The Cynet Incident Engine triggers an automated investigation following certain high-risk alerts, fully disclosing its root cause and scope, and applying all the required remediation activities. This is offered on a single platform, out of the box, ready to bring your cybersecurity to the next level on day one. This, my friends, is the most amazing and useful cybersecurity breakthrough I’ve seen in some time.
How it Works
On certain high-risk alerts, customers can click the Incident View button:
This leads to a page that displays the full set of investigation steps and remediation actions that the Incident Engine performed as soon as the threat was detected.
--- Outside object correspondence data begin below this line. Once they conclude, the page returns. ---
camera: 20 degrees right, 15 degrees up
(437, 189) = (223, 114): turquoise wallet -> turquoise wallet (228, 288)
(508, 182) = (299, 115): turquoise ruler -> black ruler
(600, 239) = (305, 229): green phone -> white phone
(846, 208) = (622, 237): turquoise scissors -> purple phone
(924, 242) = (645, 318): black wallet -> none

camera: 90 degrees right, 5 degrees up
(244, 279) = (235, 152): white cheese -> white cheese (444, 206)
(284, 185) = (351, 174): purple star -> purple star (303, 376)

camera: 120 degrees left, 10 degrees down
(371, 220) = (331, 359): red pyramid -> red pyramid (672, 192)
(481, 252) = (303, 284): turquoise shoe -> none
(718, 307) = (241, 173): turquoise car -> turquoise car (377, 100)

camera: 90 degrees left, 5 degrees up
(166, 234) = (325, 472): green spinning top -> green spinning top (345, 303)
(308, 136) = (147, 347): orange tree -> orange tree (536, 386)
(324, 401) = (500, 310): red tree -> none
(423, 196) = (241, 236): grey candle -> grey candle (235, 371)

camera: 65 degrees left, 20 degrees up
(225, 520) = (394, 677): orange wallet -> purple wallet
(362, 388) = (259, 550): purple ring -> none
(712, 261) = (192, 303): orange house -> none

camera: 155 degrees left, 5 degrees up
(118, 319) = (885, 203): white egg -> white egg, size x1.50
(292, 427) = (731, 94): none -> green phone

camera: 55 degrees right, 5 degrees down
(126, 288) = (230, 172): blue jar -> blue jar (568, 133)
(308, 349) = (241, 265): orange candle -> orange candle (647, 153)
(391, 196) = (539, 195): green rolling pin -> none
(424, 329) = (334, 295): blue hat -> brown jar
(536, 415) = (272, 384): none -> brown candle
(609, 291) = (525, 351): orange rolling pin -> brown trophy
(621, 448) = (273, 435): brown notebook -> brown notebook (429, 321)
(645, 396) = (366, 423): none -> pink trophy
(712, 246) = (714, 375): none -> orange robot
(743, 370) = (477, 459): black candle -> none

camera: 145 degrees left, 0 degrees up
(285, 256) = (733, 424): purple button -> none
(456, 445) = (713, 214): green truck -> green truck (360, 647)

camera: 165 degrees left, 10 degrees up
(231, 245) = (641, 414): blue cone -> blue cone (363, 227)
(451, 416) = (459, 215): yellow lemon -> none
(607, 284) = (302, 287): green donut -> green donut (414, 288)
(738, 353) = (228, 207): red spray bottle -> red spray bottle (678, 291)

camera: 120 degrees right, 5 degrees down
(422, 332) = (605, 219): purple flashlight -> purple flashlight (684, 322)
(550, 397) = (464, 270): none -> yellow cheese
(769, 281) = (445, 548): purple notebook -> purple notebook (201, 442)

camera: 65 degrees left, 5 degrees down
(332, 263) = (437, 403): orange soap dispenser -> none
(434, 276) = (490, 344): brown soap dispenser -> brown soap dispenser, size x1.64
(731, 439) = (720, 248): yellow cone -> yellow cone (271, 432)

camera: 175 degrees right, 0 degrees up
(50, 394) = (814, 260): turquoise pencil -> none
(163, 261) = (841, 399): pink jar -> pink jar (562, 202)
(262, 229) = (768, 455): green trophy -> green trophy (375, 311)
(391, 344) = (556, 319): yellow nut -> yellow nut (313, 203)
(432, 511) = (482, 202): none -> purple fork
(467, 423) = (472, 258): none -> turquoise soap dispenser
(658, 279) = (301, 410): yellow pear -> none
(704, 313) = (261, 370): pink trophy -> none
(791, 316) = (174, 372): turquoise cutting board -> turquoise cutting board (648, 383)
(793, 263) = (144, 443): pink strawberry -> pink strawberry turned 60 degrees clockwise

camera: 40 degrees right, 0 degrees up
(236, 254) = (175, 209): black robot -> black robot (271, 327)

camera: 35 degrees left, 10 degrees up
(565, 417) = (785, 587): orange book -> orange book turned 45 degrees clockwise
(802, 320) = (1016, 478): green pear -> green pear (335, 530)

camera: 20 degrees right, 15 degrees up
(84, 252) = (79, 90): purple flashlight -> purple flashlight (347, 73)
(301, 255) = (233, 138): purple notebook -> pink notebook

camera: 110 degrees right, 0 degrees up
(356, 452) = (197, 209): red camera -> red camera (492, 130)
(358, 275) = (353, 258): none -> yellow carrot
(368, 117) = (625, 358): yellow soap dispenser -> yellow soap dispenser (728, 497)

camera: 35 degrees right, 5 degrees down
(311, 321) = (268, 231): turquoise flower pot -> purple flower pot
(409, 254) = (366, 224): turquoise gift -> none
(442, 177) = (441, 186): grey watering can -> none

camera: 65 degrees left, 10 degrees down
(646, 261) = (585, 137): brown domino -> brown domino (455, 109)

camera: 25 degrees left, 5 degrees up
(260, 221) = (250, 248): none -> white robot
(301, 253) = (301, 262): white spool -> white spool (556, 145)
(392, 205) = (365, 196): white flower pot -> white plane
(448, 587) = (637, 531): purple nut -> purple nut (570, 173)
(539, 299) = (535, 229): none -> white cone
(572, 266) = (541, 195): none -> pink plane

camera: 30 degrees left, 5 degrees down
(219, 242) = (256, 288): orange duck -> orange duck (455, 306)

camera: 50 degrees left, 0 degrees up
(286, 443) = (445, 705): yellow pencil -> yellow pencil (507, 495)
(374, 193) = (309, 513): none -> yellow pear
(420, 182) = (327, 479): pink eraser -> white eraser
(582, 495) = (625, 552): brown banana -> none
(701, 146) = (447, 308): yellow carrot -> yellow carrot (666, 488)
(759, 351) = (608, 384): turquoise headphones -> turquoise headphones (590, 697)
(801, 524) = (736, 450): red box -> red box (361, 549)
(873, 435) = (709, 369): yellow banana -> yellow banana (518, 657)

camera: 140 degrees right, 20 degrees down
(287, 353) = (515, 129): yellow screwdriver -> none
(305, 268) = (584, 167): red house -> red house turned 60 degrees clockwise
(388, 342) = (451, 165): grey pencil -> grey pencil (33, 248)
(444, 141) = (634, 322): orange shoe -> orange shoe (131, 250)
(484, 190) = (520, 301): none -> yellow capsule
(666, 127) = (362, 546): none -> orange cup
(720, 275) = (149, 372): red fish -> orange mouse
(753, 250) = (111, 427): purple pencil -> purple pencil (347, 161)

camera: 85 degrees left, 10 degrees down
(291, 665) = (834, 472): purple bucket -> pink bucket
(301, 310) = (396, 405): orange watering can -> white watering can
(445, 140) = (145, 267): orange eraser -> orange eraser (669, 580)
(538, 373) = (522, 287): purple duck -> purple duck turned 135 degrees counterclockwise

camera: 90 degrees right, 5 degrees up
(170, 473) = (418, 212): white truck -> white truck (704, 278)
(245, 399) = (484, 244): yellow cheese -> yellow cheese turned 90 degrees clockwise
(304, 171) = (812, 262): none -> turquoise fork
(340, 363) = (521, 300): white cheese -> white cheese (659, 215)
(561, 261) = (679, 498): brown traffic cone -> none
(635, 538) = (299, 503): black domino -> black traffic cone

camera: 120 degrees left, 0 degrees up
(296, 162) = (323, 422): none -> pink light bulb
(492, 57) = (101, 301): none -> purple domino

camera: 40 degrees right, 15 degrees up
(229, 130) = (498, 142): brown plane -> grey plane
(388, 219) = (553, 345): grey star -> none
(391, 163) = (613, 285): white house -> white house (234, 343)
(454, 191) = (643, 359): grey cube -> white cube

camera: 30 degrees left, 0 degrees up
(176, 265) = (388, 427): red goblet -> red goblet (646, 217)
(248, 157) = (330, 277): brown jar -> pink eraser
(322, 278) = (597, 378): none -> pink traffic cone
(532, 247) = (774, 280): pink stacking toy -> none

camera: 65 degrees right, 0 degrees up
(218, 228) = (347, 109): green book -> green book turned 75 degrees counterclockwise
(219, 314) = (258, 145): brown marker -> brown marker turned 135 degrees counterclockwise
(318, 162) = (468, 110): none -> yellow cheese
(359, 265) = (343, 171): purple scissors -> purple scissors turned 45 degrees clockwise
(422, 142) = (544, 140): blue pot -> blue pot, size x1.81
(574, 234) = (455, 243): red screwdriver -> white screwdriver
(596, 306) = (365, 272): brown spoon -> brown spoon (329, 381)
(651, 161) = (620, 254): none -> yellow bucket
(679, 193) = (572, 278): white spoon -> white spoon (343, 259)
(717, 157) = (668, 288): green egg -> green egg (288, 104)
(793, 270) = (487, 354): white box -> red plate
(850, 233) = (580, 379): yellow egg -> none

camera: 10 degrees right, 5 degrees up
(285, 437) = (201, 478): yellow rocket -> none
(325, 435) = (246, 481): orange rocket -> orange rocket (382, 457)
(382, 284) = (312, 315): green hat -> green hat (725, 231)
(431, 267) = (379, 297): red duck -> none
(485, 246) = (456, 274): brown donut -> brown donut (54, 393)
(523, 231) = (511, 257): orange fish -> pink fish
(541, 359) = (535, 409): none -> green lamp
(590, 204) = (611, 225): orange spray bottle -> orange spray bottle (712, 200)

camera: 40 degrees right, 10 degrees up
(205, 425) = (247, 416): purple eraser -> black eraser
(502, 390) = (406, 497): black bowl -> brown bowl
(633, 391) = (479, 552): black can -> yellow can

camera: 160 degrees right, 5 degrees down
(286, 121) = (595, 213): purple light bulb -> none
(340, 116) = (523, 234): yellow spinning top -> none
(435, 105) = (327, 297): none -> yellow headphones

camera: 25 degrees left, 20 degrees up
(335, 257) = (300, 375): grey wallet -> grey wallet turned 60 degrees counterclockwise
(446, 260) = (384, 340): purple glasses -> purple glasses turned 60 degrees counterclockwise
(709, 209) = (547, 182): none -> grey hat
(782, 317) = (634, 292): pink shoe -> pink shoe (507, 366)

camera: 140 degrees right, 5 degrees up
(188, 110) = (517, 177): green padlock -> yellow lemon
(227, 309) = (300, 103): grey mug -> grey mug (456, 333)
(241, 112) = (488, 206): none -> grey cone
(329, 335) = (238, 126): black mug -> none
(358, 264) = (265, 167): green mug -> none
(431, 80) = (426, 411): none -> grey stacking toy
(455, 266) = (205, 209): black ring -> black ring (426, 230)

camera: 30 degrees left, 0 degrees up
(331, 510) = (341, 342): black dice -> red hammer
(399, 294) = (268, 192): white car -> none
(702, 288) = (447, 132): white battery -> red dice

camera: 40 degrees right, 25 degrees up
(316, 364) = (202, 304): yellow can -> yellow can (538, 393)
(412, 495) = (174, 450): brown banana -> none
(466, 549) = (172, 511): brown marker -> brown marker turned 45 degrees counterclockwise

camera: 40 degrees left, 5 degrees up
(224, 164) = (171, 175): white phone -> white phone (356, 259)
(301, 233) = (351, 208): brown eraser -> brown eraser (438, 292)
As shown in the screenshot below, a simple workflow diagram shows the series of investigation queries and results (blue) that lead to findings (red) that are addressed with remediation (green). The Timeline on the right shows a more detailed description of every step, while the Incident Artifacts display the attack flow. The full incident is summarized in the upper text boxes.
In the following example, we see an Unauthorized Memory Access Attempt alert that was triggered by an attempt to dump credentials – a common attack scenario. The initial alert indicates that Cynet neutralized the attempt and that the credentials were not accessed. The Incident Engine then does its thing – it isolates the compromised host against from which the attack was launched and revealed a lateral movement. It turns out that the attack was actually launched remotely from another host in the environment, which is the true root cause. This finding is concluded by isolating the root cause host as well.
This off-the-shelf automated root cause analysis, impact investigation, and remediation actions took Cynet’s platform just under seven minutes to fully perform, all in the background, saving literally hours of analyst effort. Or, it performed a series of tasks to find and remediate threats that some organizations would not have known were necessary or how to do them.
MDR – CyOps
Cynet calls their MDR team of cybersecurity experts CyOps. I find it amazing that Cynet includes 24×7 monitoring for all clients to ensure any real attacks are not overlooked. They also provide ad-hoc threat investigations and forensic analysis and guide their clients through any necessary remediation steps. CyOps is automatically included in the Cynet platform – at no additional cost.
This type of service is typically quite expensive and oftentimes only available from third-party providers. With CyOps intimate understanding of the Cynet platform, they can provide far superior service than MDR teams that some vendors contract with to support their platform. Learn more about CyOps here.
Summary
The fully automated Incident Engine, coupled with Cynet’s full Extended Detection and Response (XDR) platform and included Managed Detection and Response (MDR) service, provides quite a cyber protection package for any organization.
Many companies continue to rely solely on EDR or a combination of EDR and NGAV to protect the organization from cyberattacks and breaches. Alternatively, Cynet’s solution provides a complete prevention and detection capability along with fully automated response actions and a full 24×7 MDR service to boot. If I were suffering from a lack of cybersecurity resources, as most companies are, my first call to improve my situation would be to Cynet.